● Text extract
2009-02-24 Thread Christopher Faylor
On Tue, Feb 24, 2009 at 04:44:58PM -0600, Ben Kamen wrote:
> Greg Freemyer wrote:
>> On Tue, Feb 24, 2009 at 4:35 PM, rhubbell  wrote:
>>> On Tue, 24 Feb 2009 16:15:33 -0500
>>> Greg Chicares wrote:
 By the way, this list discourages full quoting:
   http://www.cygwin.com/acronyms/#TOFU
>>> Ok, this is one neurotic list.
>> A lot of Linux mailing lists have that policy.  Especially if it is
>> high volume or has a large subscriber base.  The idea is that someone
>> can read a single email and understand it without having to bounce all
>> over the place.
>
>What still always makes me laugh is the people who are so emphatic
>about top vs.  bottom posting.
>
>(someone even had a clever .sig showing the flow of top posting and how
>"backwards" it is)

● Set exercise A
Please reproduce the mailing-list excerpt, everything from "2009-02-24 Thread Christopher" down to "over the place.".

[Collected data]
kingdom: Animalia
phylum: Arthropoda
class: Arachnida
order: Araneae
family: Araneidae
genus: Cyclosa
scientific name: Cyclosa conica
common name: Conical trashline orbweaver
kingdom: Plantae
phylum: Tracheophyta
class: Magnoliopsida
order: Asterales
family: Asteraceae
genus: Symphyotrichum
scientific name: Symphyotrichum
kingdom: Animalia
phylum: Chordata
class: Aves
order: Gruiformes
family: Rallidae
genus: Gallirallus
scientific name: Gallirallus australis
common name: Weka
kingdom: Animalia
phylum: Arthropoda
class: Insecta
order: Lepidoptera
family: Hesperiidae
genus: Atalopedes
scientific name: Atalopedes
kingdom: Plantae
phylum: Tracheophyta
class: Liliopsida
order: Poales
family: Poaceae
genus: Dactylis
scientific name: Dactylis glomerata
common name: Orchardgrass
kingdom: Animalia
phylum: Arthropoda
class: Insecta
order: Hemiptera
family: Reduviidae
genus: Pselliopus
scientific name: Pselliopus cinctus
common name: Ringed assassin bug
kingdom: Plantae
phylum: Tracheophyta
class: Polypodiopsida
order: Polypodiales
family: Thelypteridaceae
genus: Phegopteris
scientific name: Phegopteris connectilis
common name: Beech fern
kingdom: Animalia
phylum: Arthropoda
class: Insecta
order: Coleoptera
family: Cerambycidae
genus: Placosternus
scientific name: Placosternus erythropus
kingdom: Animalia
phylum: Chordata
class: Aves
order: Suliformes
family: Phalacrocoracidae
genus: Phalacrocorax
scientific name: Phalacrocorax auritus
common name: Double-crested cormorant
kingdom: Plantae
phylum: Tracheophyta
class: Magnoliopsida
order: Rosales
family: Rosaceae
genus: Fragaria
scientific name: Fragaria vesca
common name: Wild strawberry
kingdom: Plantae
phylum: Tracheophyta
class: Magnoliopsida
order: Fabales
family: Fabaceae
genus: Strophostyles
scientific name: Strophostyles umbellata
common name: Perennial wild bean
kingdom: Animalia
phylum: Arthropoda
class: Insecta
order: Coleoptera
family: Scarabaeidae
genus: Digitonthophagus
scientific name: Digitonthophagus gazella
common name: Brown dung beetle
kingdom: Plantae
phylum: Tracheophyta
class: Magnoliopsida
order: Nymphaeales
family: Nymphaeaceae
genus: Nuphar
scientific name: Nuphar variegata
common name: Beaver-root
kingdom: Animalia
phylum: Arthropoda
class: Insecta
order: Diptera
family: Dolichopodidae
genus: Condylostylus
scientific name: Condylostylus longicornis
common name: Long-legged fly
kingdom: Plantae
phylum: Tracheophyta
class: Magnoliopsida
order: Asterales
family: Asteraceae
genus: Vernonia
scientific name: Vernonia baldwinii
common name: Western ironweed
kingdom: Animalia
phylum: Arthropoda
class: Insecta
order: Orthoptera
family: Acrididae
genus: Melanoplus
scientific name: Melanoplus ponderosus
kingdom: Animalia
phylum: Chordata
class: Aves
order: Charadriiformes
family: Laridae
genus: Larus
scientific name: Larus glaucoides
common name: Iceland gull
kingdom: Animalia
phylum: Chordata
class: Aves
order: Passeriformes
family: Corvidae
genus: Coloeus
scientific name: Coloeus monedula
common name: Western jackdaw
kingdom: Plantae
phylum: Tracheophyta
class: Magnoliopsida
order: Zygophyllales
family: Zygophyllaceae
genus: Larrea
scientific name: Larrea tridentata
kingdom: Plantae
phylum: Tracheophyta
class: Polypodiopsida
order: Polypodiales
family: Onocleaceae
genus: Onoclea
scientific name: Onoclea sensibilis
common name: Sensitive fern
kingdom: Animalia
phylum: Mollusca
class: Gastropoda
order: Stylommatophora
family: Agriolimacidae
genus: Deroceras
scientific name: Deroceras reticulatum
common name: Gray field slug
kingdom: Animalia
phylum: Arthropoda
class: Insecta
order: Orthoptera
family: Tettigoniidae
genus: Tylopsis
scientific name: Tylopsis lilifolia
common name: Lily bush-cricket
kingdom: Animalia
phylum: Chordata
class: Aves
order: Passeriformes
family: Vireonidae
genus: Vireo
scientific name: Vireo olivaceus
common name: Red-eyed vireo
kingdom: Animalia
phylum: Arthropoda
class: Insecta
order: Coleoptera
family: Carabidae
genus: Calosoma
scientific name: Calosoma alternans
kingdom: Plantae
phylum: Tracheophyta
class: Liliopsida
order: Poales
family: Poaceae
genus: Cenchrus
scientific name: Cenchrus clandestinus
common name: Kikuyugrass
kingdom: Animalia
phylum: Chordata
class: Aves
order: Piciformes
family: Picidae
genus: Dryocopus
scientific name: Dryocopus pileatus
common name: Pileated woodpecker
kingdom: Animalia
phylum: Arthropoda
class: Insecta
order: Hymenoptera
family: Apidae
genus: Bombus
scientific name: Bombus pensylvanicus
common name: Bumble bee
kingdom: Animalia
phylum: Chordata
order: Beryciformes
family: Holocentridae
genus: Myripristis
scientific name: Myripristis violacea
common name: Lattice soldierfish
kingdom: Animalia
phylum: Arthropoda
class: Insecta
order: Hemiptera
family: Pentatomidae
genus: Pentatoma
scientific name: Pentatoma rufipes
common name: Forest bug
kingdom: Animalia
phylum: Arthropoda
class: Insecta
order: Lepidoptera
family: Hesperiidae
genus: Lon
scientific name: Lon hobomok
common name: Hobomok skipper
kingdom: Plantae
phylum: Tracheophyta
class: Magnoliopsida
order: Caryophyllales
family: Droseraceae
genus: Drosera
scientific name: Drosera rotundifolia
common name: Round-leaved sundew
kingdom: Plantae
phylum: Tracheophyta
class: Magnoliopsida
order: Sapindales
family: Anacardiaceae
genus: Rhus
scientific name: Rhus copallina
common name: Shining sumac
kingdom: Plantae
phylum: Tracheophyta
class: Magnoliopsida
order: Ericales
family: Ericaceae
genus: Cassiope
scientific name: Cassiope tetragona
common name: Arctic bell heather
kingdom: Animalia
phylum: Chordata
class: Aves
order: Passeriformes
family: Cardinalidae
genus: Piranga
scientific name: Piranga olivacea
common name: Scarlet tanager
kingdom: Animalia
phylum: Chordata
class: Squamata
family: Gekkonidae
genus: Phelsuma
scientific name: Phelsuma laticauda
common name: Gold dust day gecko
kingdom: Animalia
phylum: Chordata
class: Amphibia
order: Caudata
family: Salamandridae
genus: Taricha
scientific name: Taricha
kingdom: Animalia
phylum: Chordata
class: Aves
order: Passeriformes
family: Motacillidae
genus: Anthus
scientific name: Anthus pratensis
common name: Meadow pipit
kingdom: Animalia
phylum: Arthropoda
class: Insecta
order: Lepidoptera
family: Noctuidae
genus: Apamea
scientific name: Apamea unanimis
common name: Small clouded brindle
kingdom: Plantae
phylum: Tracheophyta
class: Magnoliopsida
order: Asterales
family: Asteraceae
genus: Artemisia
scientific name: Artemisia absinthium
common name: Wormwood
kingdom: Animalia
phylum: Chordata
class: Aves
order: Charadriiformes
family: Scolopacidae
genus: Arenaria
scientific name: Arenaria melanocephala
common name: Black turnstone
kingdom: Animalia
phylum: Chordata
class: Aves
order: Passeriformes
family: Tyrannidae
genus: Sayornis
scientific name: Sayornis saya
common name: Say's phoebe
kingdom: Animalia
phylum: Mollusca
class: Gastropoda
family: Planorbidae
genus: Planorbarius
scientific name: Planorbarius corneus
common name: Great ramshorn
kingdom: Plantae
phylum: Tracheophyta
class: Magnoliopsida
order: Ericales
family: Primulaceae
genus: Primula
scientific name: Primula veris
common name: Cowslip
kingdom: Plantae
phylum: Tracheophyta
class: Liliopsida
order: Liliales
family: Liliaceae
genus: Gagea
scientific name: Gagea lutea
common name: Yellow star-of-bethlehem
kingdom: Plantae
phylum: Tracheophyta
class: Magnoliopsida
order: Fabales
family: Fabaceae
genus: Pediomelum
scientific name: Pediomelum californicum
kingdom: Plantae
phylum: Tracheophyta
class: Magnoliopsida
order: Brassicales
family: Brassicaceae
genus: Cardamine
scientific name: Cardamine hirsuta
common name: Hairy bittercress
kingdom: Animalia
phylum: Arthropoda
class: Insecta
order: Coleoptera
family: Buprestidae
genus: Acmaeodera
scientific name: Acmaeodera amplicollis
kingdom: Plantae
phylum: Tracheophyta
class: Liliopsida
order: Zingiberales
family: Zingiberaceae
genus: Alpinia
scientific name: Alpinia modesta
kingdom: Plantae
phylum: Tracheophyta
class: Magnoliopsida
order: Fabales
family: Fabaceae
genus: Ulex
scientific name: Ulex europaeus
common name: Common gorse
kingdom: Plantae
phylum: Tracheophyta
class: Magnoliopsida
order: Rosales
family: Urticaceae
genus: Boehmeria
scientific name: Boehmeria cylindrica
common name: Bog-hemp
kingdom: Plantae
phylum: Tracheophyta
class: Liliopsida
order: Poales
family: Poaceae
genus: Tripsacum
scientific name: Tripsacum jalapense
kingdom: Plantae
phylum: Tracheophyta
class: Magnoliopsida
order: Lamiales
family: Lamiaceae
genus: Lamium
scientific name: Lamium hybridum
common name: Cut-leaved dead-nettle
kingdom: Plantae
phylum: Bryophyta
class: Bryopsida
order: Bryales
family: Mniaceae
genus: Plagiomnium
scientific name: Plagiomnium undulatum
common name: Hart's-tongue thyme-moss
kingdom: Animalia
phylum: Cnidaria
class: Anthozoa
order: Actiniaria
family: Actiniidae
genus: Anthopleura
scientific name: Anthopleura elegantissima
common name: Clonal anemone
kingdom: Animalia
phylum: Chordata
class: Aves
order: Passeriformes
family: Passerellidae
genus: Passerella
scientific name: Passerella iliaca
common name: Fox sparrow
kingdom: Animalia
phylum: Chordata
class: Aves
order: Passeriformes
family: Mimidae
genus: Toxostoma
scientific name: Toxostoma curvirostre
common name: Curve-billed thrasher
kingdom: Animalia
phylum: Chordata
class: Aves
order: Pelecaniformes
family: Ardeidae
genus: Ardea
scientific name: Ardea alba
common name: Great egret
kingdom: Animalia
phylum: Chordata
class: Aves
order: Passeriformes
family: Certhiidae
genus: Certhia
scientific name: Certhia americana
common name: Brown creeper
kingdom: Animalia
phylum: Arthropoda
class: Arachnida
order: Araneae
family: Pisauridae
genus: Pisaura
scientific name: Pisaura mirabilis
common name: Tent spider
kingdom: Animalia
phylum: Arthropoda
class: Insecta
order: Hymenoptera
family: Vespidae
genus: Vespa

● Set exercise B
Transcribe everything in the listing from the line containing "genus: Pisaura" down to the end of the listing.

● Written reply A
2009-02-24 Thread Christopher Faylor
On Tue, Feb 24, 2009 at 04:44:58PM -0600, Ben Kamen wrote:
> Greg Freemyer wrote:
>> On Tue, Feb 24, 2009 at 4:35 PM, rhubbell  wrote:
>>> On Tue, 24 Feb 2009 16:15:33 -0500
>>> Greg Chicares wrote:
 By the way, this list discourages full quoting:
   http://www.cygwin.com/acronyms/#TOFU
>>> Ok, this is one neurotic list.
>> A lot of Linux mailing lists have that policy.  Especially if it is
>> high volume or has a large subscriber base.  The idea is that someone
>> can read a single email and understand it without having to bounce all
>> over the place.

● Written reply B
genus: Pisaura
scientific name: Pisaura mirabilis
common name: Tent spider
kingdom: Animalia
phylum: Arthropoda
class: Insecta
order: Hymenoptera
family: Vespidae
genus: Vespa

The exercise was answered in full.